WORK ITEM
Copy each line of the data below with the word "lines".
═════ INFORMATION PROVIDED
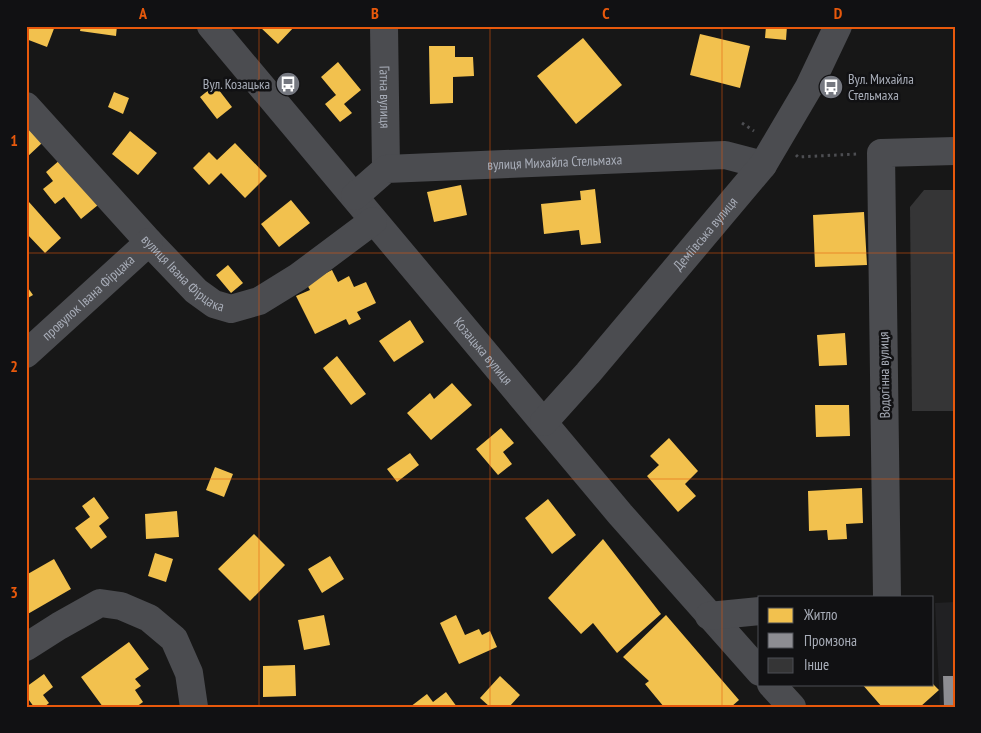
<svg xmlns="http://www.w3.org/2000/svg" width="981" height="733" font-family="'PT Sans Narrow',sans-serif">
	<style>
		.built { fill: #212123 }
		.homes { fill: #f2c14e }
		.industry { fill: #8d8d92 }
		.building { fill: #353536 }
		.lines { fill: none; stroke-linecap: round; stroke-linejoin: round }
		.path { stroke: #4d4e52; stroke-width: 3; stroke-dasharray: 2.5 4; stroke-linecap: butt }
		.minor { stroke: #4b4c50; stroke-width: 28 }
		.grid { fill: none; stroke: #e8590c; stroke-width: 1; stroke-opacity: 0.55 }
		.labels { text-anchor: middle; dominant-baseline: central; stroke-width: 5; stroke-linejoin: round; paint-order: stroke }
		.poi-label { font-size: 14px; fill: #a8adb8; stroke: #111113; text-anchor: start }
		.street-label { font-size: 14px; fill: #a8adb8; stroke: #111113 }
		.neatline { fill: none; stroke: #e8590c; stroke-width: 2 }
		.grid-label { font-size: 16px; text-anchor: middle; font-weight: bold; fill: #e8590c }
	</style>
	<rect width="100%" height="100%" fill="#171717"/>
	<!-- built -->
	<path class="built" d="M955,602V707H940L935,603Z"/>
	<!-- homes -->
	<path class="homes" d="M26,26H55L47,47L26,39Z
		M81,26H117L116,36L80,31Z
		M261,26H295L278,44L260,27Z
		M766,26H787L786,40L765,38Z
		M700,34L750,46L740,88L690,75Z
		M583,38L622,85L576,124L537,76Z
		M429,46H455V57H473L474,76L453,77V103L430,104Z
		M338,62L361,90L344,104L352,113L340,122L325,104L336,95L321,77Z
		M215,85L232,107L217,119L200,97Z
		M114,92L129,98L123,114L108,107Z
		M26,126L42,143L26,158Z
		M130,131L157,153L138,175L112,154Z
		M235,143L267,176L245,198L221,173L209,185L193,168L209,152L217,160Z
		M61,159L98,205L81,219L64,197L55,204L43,189L53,181L46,172Z
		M461,185L467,215L434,222L427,192Z
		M595,189L601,243L581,245L579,230L544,234L541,204L581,200L580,191Z
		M291,200L310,223L279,247L261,224Z
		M29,202L61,238L45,253L26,233V204Z
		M864,212L867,265L815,267L813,215Z
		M228,265L243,283L231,293L216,275Z
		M332,270L338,282L349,276L354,287L366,282L376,303L357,312L361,319L349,325L346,319L315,334L296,296L310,290L306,283Z
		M26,285L33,295L26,299Z
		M410,320L424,342L394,362L379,341Z
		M845,333L847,365L819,366L817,335Z
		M337,356L366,394L351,405L323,368Z
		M452,383L472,405L431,440L407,413L430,393L434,399Z
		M815,405H849L850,436L816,437Z
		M501,428L514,443L503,452L512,464L498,475L476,449Z
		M669,438L698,471L685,484L696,496L678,512L647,476L659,465L650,456Z
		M410,453L419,465L397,482L387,469Z
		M215,467L233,474L224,497L206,490Z
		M862,488L863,523L846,524L847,539L828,540L827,530L809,531L808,491Z
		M94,497L109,518L99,526L107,537L91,549L75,528L90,517L82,506Z
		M548,499L576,535L552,554L525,518Z
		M177,511L179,537L146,539L145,514Z
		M254,534L285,565L250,601L218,569Z
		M603,539L661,614L617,653L593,623L581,634L548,598Z
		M155,553L173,559L166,582L148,576Z
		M330,556L344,579L322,593L308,569Z
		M54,559L71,589L26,615V575Z
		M324,615L330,645L304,650L298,620Z
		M456,615L465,635L479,629L482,635L490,631L497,647L459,664L440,623Z
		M666,615L739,700L731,707H664L645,684L649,681L623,657Z
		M129,642L149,669L135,679L141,686L135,690L143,702L136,707H119L117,705L115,707H103L81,677Z
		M295,665L296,696L263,697V666Z
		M44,674L53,687L43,695L49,703L44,707H34L26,696V687Z
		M500,676L520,695L509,707H490L480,698Z
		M862,684H933L939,690L920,707H882Z
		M446,692L457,707H410L427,694L433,702Z"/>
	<!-- industry -->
	<path class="industry" d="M943,676H955V707H944Z"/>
	<!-- building -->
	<path class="building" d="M924,190H955V411H912L910,207Z"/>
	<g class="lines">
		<!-- path -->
		<path class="path" d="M742,123L754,131
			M796,155L798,157L857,154"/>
		<!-- minor -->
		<g class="minor">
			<path id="s1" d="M211,26L620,514L760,672"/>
			<path id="s2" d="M384,26L386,169"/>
			<path id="s3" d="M26,106L149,242L196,291L214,304L231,309L259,301L298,277L373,221"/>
			<path id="s4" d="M355,196L386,169L725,155L763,165"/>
			<path id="s5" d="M26,354L149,242"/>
			<path id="s6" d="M544,422L588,373L763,165L809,87L838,26"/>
			<path d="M887,597L881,153L955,151"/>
			<path d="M709,616L760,611"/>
			<path d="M26,647L59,626L100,603L121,606L149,618L174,639L189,673L194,707"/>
			<path d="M771,684L792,707"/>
		</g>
	</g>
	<!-- grid -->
	<path class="grid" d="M259,26V707M490,26V707M722,26V707M26,253H955M26,479H955"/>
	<!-- icons -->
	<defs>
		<g id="bus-disc" transform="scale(1.25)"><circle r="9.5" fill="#757880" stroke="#111113"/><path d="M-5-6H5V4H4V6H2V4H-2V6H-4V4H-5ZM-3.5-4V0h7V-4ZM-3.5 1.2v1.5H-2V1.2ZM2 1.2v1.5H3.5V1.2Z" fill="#fff"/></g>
	</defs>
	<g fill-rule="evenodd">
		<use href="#bus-disc" x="288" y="84"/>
		<use href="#bus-disc" x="831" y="87"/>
	</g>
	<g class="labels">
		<!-- poi labels -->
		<g class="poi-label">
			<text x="848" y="79">Вул. Михайла<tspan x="848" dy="16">Стельмаха</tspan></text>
			<text x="270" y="84" text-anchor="end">Вул. Козацька</text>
		</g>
		<!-- street labels -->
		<g class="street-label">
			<text stroke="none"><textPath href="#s2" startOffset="71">Гатна вулиця</textPath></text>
			<text stroke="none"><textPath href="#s4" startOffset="210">вулиця Михайла Стельмаха</textPath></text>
			<text stroke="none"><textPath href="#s6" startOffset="248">Деміївська вулиця</textPath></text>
			<text stroke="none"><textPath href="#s3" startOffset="230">вулиця Івана Фірцака</textPath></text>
			<text stroke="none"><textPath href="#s5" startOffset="84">провулок Івана Фірцака</textPath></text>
			<text stroke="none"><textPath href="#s1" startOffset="424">Козацька вулиця</textPath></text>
			<text transform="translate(884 375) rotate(-91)">Водогінна вулиця</text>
		</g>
	</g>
	<!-- border -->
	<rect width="981" height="733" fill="none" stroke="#111113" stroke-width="55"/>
	<!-- legend -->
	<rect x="758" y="596" width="175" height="90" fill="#111113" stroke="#4d4f55"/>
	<rect x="768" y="608" width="25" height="15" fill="#f2c14e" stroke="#4d4f55"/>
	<text x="804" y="620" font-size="15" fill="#a8adb8">Житло</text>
	<rect x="768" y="633" width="25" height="15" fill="#8d8d92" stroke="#4d4f55"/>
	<text x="804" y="646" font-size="15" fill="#a8adb8">Промзона</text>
	<rect x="768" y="658" width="25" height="15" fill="#353536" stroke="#4d4f55"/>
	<text x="804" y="670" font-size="15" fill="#a8adb8">Інше</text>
	<rect x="28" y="28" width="926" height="678" class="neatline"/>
	<g class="grid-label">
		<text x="143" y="19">A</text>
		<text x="375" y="19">B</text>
		<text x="606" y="19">C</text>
		<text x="838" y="19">D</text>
		<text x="14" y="146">1</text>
		<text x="14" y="372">2</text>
		<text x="14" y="598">3</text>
	</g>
</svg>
══════════
EXERCISE RESULT
		.lines { fill: none; stroke-linecap: round; stroke-linejoin: round }
	<g class="lines">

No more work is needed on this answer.